Il ne s’agit pas d’un retrait massif des actifs en dollars, mais plutôt d’une répartition plus équilibrée des fonds nouveaux :
- Les États-Unis, centre de la révolution de l’IA, continueront d’attirer les investissements étrangers, donc le dollar ne chutera pas fortement.
- Cependant, les investisseurs investiront une partie de leurs gains dans des marchés tels que l’Australie et l’Europe, plutôt que uniquement dans des actifs américains.
Par exemple, si vous gagniez de l’argent et l’investissiez entièrement dans des actions américaines, vous pourriez maintenant en investir une partie dans des actions européennes ou des actifs en dollars australiens.
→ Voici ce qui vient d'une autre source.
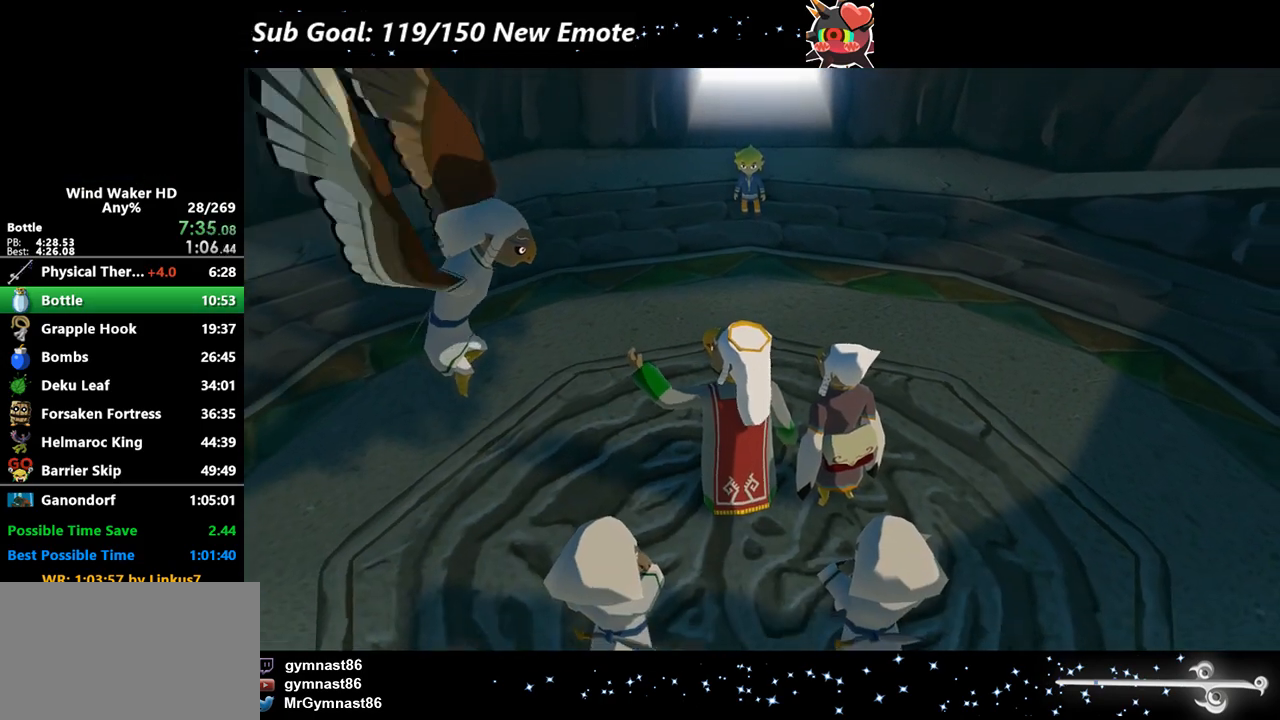
Gameplay with a controller (Nintendo layout); each line is a JSON object with the inputs held at the frame after it. Not read: L3 R3.
{"buttons": ["B"], "left_stick": "center", "right_stick": "center"}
Cela représente une “légère dédollarisation” : la position dominante du dollar ne sera pas remise en question, mais sa part dans les investissements mondiaux diminuera progressivement.
V. Pourquoi les actifs chinois sont-ils devenus si attrayants ?
Subowen est très optimiste quant aux perspectives d’investissement en Chine pour trois raisons :
1. Résilience face aux chocs : La Chine a déjà mis en place des réserves énergétiques et se transforme vers de nouvelles sources d’énergie (tels que les véhicules électriques), ce qui la protège des augmentations des prix de l’énergie. Son industrie est en plein développement (véhicules électriques, robots) et ses exportations sont stables.
2 Grand potentiel d’application de l’IA : La Chine dispose d’une solide base industrielle (nombreux robots) et peut rapidement intégrer les technologies de l’IA dans ses usines, améliorant ainsi la productivité et répondant aux défis démographiques (vieillissement de la population).
3 Valuations basses : Les actifs chinois (comme les actions) sont beaucoup moins chers que ceux américains, ce qui en fait une option avantageuse dans le cadre d’une allocation diversifiée des actifs mondiaux.
En bref, la Chine est à la fois capable de résister aux chocs extérieurs et de saisir les opportunités offertes par l’IA, tout en bénéficiant de prix compétitifs, ce qui en fait une excellente option pour les investisseurs mondiaux.
Conclusion
La politique de la Fed est devenue plus difficile à prévoir, et le monde fait face à des chocs prix multiples. Cependant, la Chine, grâce à ses atouts, s’est positionnée comme un refuge sûr dans un contexte de divergence économique mondiale. Comprendre ces tendances permet aux particuliers de mieux comprendre l’évolution de l’économie mondiale.